D’Edward Hopper on connaît surtout le fameux Nighthawks (littéralement « Faucons de nuit », Noctambules) inspiré du décor d’un restaurant aujourd’hui disparu de Greenwich Village.
La nuit sur la ville n’est éclairée que par la lumière crue d’un néon, espace clos tel un bocal sur la solitude des personnages.
Bien qu’il se soit toujours refusé à apparaître comme le peintre de l’american way of life, Hopper n’en livre pas moins ici une image du quotidien urbain. Cinéphile, l’artiste s’est nourri des films de l’âge d’or hollywoodien des années 1930 et 1940. «Quand je n’arrivais pas à peindre, disait-il, j’allais au cinéma pendant une semaine ou plus.» Bien qu’il n’ait jamais revendiqué une influence particulière, Hopper n’en a pas moins utilisé les techniques de la mise en scène et du cadrage pour concevoir ses toiles : le jeu des ombres et des contrastes, la construction d’une image fortement géométrisée en sont les paramètres les plus évidents.

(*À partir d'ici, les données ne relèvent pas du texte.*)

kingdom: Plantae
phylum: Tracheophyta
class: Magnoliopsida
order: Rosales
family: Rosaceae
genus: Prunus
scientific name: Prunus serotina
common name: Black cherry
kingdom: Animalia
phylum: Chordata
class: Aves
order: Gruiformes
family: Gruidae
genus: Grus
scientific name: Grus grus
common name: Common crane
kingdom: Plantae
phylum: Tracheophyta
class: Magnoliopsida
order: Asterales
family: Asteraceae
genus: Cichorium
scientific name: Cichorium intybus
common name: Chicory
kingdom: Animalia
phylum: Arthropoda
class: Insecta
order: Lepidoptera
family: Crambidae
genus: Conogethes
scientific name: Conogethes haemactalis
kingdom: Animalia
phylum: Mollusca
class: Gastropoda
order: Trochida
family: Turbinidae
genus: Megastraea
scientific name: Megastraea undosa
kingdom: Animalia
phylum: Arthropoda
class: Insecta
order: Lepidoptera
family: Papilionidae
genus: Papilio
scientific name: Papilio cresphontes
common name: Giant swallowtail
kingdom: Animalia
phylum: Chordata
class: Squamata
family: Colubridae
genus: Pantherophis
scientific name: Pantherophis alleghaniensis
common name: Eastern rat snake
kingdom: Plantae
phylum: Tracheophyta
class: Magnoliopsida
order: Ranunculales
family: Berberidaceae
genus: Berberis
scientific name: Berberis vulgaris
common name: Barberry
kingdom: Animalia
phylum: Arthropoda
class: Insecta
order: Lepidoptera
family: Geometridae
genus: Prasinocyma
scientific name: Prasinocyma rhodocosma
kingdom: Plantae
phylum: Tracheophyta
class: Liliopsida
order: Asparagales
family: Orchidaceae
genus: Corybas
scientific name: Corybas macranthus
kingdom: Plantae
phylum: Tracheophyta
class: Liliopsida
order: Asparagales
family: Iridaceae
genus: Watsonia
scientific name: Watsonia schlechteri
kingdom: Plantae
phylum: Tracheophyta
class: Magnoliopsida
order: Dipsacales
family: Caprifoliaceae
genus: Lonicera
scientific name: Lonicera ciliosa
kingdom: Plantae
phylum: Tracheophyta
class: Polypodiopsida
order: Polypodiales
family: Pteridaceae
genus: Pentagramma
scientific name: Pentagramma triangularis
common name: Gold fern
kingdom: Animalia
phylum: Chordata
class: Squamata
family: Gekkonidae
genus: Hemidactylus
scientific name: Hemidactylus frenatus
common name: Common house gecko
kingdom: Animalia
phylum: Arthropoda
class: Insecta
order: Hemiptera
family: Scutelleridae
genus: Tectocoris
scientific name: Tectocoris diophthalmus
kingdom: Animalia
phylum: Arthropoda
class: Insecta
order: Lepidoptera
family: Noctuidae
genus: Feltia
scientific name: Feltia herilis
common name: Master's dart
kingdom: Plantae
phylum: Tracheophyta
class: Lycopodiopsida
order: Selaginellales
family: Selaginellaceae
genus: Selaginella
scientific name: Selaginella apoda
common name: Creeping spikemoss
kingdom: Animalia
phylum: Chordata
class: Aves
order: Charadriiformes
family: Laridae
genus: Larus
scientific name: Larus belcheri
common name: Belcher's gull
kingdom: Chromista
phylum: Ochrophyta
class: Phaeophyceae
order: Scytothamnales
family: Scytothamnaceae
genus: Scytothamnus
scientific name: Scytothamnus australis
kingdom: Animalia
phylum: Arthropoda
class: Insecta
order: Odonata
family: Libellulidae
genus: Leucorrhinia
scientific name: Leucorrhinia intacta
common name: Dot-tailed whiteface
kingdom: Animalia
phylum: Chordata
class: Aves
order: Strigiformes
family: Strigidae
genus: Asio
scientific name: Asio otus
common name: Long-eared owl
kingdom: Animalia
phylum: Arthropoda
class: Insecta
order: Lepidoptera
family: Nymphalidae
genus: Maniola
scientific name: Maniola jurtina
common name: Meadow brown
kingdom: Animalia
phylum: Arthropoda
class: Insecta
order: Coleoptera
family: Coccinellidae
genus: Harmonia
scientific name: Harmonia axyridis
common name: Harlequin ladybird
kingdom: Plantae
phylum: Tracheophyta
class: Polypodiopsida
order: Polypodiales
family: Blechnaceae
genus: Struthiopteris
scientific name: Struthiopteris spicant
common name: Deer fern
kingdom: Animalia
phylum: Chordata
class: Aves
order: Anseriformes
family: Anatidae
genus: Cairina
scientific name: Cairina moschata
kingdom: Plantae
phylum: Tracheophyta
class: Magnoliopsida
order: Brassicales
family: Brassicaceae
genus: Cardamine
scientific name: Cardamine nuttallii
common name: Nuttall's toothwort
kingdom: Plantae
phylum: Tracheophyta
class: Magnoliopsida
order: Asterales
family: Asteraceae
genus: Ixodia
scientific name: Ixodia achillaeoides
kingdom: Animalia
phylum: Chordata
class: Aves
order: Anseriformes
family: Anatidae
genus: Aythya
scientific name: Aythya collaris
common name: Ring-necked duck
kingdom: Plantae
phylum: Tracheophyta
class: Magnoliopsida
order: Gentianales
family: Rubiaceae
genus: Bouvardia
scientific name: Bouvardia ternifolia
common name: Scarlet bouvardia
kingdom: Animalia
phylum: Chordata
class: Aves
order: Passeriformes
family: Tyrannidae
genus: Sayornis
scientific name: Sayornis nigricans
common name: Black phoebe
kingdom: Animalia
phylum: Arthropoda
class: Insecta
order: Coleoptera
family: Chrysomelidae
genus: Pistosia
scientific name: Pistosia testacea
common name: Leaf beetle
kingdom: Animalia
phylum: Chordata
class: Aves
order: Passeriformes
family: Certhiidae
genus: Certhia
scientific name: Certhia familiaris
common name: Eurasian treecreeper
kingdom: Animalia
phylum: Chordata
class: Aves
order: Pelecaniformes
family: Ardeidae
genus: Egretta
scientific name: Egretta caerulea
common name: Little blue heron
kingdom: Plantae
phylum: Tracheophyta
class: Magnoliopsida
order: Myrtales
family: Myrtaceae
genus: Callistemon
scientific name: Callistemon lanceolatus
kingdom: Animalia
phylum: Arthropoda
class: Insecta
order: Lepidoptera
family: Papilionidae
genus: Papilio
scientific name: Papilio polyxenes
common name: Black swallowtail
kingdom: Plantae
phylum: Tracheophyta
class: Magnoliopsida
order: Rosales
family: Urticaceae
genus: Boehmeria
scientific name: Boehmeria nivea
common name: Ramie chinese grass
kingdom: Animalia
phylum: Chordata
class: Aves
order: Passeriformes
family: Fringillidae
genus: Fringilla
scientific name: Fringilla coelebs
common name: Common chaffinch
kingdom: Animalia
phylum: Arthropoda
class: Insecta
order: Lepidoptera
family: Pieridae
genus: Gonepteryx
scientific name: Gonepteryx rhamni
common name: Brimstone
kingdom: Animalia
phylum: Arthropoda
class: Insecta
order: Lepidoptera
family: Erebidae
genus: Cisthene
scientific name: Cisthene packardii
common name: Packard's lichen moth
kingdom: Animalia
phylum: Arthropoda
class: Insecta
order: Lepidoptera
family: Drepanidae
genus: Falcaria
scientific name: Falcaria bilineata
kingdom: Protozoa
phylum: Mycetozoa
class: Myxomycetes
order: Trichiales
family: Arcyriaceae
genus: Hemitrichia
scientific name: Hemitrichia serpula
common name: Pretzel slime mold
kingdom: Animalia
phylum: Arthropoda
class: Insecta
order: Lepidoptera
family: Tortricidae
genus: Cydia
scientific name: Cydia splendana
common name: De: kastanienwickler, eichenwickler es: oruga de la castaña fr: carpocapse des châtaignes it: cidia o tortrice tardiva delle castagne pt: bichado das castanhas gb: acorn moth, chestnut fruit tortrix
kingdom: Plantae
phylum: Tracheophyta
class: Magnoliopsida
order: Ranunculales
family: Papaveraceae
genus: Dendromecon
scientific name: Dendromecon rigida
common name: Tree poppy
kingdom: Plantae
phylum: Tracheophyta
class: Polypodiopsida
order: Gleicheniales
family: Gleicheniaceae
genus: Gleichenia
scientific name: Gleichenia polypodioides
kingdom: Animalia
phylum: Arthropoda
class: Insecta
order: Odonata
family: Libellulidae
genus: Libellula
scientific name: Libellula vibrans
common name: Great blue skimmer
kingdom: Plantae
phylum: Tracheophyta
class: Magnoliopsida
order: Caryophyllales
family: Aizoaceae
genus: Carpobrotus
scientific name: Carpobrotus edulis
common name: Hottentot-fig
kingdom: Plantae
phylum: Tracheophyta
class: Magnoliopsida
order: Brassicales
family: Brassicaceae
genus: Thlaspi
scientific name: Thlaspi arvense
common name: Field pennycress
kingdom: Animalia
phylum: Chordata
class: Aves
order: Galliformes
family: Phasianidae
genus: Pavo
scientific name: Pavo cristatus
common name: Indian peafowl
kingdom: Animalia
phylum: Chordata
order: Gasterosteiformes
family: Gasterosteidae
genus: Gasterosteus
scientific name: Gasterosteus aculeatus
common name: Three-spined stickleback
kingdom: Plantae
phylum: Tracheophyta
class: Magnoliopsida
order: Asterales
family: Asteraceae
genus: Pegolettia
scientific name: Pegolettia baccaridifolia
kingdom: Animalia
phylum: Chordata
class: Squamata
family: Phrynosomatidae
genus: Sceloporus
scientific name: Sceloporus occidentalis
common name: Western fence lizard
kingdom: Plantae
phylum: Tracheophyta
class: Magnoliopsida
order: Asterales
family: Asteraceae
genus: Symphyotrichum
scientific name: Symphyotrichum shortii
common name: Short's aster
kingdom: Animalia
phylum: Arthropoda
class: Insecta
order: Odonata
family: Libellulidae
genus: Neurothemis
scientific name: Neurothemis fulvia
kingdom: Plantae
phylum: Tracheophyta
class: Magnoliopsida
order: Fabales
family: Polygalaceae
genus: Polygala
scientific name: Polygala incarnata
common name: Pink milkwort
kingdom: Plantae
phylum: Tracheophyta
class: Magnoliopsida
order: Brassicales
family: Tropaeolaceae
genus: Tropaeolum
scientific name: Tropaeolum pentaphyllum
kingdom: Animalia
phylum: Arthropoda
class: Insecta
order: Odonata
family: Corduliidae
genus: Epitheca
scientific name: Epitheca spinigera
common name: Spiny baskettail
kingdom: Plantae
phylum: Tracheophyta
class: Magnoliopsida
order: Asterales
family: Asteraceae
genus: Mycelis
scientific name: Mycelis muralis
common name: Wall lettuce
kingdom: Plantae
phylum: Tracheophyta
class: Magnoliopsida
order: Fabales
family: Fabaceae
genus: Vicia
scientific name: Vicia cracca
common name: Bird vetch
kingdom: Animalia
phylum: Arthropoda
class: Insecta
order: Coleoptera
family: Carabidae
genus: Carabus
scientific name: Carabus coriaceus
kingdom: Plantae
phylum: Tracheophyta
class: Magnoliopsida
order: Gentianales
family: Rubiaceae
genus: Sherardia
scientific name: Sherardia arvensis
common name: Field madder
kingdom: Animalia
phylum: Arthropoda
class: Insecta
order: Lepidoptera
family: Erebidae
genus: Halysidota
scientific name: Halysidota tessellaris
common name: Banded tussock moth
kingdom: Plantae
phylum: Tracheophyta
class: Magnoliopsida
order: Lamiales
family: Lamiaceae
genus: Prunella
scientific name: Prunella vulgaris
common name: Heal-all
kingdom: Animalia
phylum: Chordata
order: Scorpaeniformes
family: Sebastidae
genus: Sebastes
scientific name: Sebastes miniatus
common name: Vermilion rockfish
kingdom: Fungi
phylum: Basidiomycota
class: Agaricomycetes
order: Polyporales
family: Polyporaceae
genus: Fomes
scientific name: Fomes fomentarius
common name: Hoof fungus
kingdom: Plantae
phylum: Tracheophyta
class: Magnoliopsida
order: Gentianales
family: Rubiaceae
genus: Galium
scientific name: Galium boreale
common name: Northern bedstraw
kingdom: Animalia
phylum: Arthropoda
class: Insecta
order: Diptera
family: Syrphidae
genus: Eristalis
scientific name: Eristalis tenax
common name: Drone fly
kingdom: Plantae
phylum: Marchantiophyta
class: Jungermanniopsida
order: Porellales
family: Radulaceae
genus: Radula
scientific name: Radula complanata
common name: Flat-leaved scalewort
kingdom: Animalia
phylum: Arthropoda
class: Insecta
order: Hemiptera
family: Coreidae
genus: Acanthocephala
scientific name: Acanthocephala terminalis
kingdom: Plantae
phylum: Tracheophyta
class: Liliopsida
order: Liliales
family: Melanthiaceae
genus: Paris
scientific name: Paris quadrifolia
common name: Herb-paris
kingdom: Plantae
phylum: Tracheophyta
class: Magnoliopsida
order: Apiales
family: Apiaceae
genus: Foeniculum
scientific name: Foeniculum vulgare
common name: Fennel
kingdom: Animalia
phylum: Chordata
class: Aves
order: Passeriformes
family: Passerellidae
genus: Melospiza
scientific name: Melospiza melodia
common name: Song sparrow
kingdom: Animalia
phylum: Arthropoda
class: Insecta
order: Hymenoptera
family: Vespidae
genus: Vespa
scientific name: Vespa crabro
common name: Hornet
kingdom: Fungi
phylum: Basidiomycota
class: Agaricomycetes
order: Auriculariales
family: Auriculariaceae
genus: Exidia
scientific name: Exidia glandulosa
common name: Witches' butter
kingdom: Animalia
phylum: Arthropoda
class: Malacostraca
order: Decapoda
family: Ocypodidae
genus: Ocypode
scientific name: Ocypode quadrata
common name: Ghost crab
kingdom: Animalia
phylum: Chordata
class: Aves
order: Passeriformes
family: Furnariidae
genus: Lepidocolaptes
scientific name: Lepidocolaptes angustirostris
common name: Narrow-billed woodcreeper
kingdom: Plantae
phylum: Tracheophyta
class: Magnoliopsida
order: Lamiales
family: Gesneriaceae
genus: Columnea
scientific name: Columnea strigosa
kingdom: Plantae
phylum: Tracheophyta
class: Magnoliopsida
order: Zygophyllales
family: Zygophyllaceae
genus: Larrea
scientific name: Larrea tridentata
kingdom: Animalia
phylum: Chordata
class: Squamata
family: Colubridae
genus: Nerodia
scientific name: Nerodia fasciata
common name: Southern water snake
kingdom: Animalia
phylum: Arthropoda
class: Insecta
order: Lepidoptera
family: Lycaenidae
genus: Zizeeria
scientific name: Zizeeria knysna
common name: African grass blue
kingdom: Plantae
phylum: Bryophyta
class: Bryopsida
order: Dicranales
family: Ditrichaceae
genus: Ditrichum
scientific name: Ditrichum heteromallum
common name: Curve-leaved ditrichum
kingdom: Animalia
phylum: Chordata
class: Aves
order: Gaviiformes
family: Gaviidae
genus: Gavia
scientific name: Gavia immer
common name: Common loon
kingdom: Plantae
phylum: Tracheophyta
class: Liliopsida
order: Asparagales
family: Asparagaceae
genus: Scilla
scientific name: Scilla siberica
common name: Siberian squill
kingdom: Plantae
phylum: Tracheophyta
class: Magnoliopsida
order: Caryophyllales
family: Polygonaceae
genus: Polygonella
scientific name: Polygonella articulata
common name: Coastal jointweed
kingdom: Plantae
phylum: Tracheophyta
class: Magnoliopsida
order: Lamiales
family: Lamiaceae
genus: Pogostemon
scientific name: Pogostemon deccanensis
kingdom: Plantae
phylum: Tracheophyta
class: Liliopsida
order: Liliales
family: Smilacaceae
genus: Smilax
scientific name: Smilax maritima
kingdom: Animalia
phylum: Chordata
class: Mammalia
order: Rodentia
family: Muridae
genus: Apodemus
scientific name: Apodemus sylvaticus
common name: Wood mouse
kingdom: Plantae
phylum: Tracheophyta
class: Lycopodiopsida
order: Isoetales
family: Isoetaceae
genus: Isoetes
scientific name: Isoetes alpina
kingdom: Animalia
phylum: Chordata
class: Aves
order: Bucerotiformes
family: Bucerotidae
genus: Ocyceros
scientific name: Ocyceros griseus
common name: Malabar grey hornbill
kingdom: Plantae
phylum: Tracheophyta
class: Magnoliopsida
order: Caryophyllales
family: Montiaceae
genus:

Mais ce qui caractérise aussi ce tableau, c’est la narration. Hopper affirmait s’être inspiré d’une nouvelle de Hemingway, «les Tueurs», dans laquelle deux tueurs à gages assassinent un ancien boxeur – un récit que Siodmak portera à l’écran en 1946, s’inspirant à son tour de plusieurs tableaux du peintre dans plusieurs décors de ce film.
Interrogé sur le sens que l’on pouvait donner à ses œuvres, Hopper, lors d’une interview donnée à une radio américaine en 1961, refusait d’y voir l’expression d’une «quelconque mentalité américaine», ajoutant encore que c’était au spectateur d’en tirer sa propre interprétation.
Nighthawks (Noctambules, 1942) huile sur toile, Art Institute of Chicago.